So, you want to wrestle Obsidian’s fonts into submission, huh? Ditch the app’s built-in settings and take full control with CSS? Good. That’s the kind of power move I respect.
Obsidian lets you inject your own CSS snippets, meaning you can customize every inch of its typography—interface, text, monospace, even the default font size. Here’s how you seize the reins:
1. The Interface Font (Menus, Sidebar, UI Elements)
This governs the non-note parts of Obsidian—buttons, modals, sidebars, the whole bureaucratic infrastructure. Override it like so:
body {
--font-interface: "Your Interface Font", sans-serif;
}
2. The Text Font (Your Actual Notes)
This is where your ideas live and breathe. If the default font feels like a corporate drone whispering in your ear, change it:
body {
--font-text: "Your Text Font", serif;
}
3. The Monospace Font (Code Blocks & Inline Code)

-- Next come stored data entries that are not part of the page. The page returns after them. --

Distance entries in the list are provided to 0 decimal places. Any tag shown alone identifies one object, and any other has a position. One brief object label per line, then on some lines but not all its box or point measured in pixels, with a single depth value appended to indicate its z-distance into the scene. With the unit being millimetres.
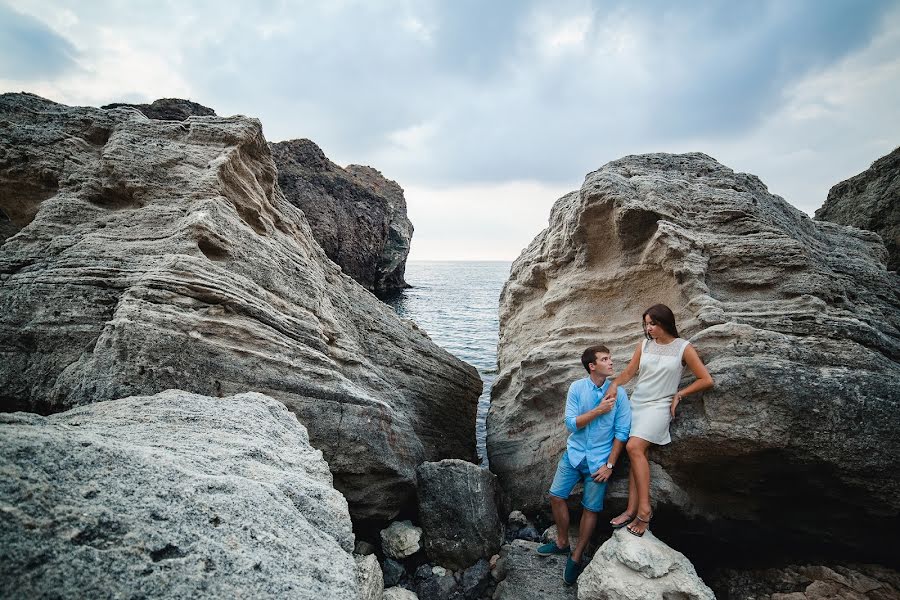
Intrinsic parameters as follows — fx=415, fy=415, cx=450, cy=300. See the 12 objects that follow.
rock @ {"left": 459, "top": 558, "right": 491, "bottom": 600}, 4977
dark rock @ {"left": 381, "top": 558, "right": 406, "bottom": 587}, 5070
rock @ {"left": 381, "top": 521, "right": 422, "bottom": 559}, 5379
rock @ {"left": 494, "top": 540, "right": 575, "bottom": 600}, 4715
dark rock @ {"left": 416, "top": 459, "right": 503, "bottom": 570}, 5363
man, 4789
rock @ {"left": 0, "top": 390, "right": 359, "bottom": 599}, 1729
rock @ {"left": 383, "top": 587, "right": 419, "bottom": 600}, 4447
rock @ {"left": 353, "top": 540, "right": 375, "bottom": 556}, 5277
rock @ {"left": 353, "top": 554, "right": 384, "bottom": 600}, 3871
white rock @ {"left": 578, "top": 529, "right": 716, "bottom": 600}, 3869
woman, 4531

For those moments when precision matters—code snippets, command-line poetry, or just making something look important:
body {
--font-monospace: "Your Monospace Font", monospace;
}
4. Global Font Size (Mimics Obsidian’s “Font Size” Setting)
Obsidian defaults to 16px. But who said you have to follow the herd?
body {
--font-text-size: 18px; /* Or whatever suits your eyeballs */
}
Putting It All Together
Here’s a full CSS snippet you can drop into vault/.obsidian/snippets/custom-fonts.css
:
body {
--font-interface: "Inter", sans-serif;
--font-text: "Georgia", serif;
--font-monospace: "Courier New", monospace;
--font-text-size: 18px;
}
Activate it in Settings > Appearance > CSS Snippets, and boom—welcome to your new custom-typed reality.
Obsidian isn’t just a note-taking app; it’s a canvas for your thoughts. Why settle for someone else’s design choices? Shape it into something that feels right.